Artigos
Hamilton Pereira - 21/06/2010Reforma tributária progressiva
| Hamilton Pereira |
Constantemente, a questão tributária brasileira volta ao cenário. O jornal Cruzeiro do Sul de 15/06, por exemplo, afirma na primeira página do caderno de economia que o "Sorocabano já pagou R$ 141 milhões em tributos neste semestre", a partir de dados apontados pela Associação Comercial de São Paulo e o trambolhudo painel que ela instalou no centro de São Paulo - para ela, o Cidade Limpa, do Kassab, não vale --, com o horrível nome de "impostômetro". De passagem, vale lembrar da forte ligação da Associação Comercial com Guilherme Afif Domingos, do DEM, candidato a vice-governador de SP.

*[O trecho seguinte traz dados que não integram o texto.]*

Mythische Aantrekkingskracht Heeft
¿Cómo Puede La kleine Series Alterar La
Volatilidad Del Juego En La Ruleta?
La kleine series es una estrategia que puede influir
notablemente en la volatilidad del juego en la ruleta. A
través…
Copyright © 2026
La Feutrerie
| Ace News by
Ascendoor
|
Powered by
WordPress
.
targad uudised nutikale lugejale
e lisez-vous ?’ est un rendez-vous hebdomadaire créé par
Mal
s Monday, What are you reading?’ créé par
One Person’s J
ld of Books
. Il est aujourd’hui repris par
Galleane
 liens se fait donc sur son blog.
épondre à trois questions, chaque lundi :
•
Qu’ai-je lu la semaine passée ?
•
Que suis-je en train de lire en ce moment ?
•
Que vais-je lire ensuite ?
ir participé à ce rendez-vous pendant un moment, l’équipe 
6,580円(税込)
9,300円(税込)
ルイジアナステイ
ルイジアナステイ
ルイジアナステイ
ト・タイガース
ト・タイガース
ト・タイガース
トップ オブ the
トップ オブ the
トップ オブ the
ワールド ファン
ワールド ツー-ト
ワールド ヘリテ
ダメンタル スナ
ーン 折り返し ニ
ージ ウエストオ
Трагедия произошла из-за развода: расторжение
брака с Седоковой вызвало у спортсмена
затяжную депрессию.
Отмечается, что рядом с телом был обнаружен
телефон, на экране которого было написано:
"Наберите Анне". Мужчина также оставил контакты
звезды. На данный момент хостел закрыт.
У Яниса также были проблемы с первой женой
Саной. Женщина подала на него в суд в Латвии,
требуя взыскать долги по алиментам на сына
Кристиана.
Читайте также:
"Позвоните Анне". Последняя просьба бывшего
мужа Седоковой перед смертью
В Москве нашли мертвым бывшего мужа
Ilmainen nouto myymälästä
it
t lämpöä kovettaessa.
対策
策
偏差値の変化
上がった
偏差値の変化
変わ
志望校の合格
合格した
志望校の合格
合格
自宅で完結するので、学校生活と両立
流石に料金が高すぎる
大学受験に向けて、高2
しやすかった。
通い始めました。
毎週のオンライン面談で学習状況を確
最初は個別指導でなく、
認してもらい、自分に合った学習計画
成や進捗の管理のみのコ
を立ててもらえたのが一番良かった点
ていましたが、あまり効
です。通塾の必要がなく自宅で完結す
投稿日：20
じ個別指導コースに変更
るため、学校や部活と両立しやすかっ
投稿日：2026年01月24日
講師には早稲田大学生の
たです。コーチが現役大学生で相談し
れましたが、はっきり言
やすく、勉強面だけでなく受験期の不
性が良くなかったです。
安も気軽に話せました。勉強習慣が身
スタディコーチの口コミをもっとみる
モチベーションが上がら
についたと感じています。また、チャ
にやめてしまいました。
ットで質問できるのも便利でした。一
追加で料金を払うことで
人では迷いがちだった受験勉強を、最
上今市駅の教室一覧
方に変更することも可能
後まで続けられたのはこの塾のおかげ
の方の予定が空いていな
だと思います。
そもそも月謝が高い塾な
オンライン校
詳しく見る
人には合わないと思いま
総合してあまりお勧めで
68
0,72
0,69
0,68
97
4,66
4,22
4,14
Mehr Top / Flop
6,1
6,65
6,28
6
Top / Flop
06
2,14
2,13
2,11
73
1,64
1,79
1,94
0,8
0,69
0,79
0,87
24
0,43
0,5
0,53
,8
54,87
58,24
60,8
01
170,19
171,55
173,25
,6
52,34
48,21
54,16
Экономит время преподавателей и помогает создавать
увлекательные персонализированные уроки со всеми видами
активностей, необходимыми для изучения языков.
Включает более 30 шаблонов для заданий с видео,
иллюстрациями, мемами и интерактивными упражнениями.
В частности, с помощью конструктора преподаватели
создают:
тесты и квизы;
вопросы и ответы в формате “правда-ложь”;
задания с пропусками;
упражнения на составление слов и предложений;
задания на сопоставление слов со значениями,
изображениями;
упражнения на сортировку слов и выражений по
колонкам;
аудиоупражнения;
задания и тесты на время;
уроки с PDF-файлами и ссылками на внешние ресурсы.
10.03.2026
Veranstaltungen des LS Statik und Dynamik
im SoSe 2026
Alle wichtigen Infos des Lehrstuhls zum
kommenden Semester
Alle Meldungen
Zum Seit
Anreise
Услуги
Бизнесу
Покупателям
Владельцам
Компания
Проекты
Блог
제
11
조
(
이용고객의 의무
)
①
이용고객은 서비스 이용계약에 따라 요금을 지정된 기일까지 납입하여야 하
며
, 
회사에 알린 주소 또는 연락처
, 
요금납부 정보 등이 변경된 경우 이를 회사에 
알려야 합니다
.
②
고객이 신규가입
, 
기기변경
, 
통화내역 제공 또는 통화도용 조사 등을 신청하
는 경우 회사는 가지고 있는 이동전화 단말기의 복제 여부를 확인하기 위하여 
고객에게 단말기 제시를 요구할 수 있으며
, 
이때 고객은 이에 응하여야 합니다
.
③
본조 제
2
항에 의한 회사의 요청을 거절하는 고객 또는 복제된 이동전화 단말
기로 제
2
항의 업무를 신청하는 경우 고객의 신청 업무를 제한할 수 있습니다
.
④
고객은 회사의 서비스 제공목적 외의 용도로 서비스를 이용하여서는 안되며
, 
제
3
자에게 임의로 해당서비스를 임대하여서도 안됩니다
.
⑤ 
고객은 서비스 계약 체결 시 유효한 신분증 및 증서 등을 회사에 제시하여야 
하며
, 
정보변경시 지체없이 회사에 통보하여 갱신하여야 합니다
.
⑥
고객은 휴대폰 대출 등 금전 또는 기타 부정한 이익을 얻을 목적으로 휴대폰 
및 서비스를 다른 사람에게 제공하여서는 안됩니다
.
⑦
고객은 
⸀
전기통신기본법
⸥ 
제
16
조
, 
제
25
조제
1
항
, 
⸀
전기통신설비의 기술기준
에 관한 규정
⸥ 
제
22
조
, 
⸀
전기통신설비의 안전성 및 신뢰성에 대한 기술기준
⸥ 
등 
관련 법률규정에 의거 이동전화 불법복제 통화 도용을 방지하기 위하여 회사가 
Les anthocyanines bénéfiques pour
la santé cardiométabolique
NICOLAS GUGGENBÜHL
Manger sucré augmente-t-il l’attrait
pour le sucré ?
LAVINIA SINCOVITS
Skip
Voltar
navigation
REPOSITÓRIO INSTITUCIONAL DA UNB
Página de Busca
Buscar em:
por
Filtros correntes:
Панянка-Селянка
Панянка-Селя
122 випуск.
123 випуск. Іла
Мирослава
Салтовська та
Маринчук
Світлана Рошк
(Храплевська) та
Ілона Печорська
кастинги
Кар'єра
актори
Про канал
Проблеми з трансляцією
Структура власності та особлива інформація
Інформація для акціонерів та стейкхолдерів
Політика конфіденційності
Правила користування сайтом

Diferentes analistas têm afirmado que, na falta de argumento mais consistente, este pode vir a ser o mote do discurso da oposição conservadora/tucana para as eleições presidenciais de outubro. Falar contra impostos é fácil - afinal, ninguém gosta deles -, mas irresponsável: as políticas públicas de saúde, educação, transportes e segurança pública; a capacidade de municípios, estados e união de financiar o desenvolvimento; a possibilidade do Brasil reduzir a miséria, tirar crianças das ruas, ampliar o ensino profissionalizante, etc. dependem dos impostos arrecadados.
Até certos setores da esquerda brasileira têm embarcado no discurso neoliberal da "excessiva" carga tributária em torno de 34% do PIB. Mas nesta mesma faixa, estão países como Portugal, Espanha, Inglaterra e Alemanha. Bem acima, estão os países do "welfare state", o estado de bem-estar social, como a Suécia e a Dinamarca. Sem impostos, não há políticas sociais.
A discussão real, que precisa ser feita - mas essa, certamente, os conservadores não topam, como já demonstraram ao derrubar, ainda nas comissões temáticas, propostas do governo Lula que tratavam do sistema tributário - é a instalação, no país, de impostos progressivos: paga mais quem ganha mais. Isso porque há uma profunda desigualdade, hoje, na legislação tributária. Recente estudo do Ipea, intitulado Pobreza, Desigualdade e Políticas Públicas, mostra que quem ganha até dois salários mínimos (R$ 1.020) compromete 48,9% de sua receita com impostos. Já os que ganham mais de 30 mínimos (R$ 15.300) têm uma carga de apenas 26,3%.
Este debate nós topamos, porque achamos que, de fato, o Brasil precisa de uma reforma tributária. Não aquela de feição neoliberal, que corta impostos dos ricos e fragiliza o papel social dos estados, como foi aplicada na Grécia e é uma das razões da crise daquele país; ou nos EUA, onde os 400 mais ricos, com uma receita média de US$ 345 milhões em 2007 pagaram apenas 16,6% de impostos, conforme dados de artigo do jornalista Hideyo Saito no site Carta Maior. Mas uma que traga a justiça tributária, desonere os trabalhadores e os mais pobres e permita ao estado brasileiro o combate à miséria e a alavancagem do desenvolvimento.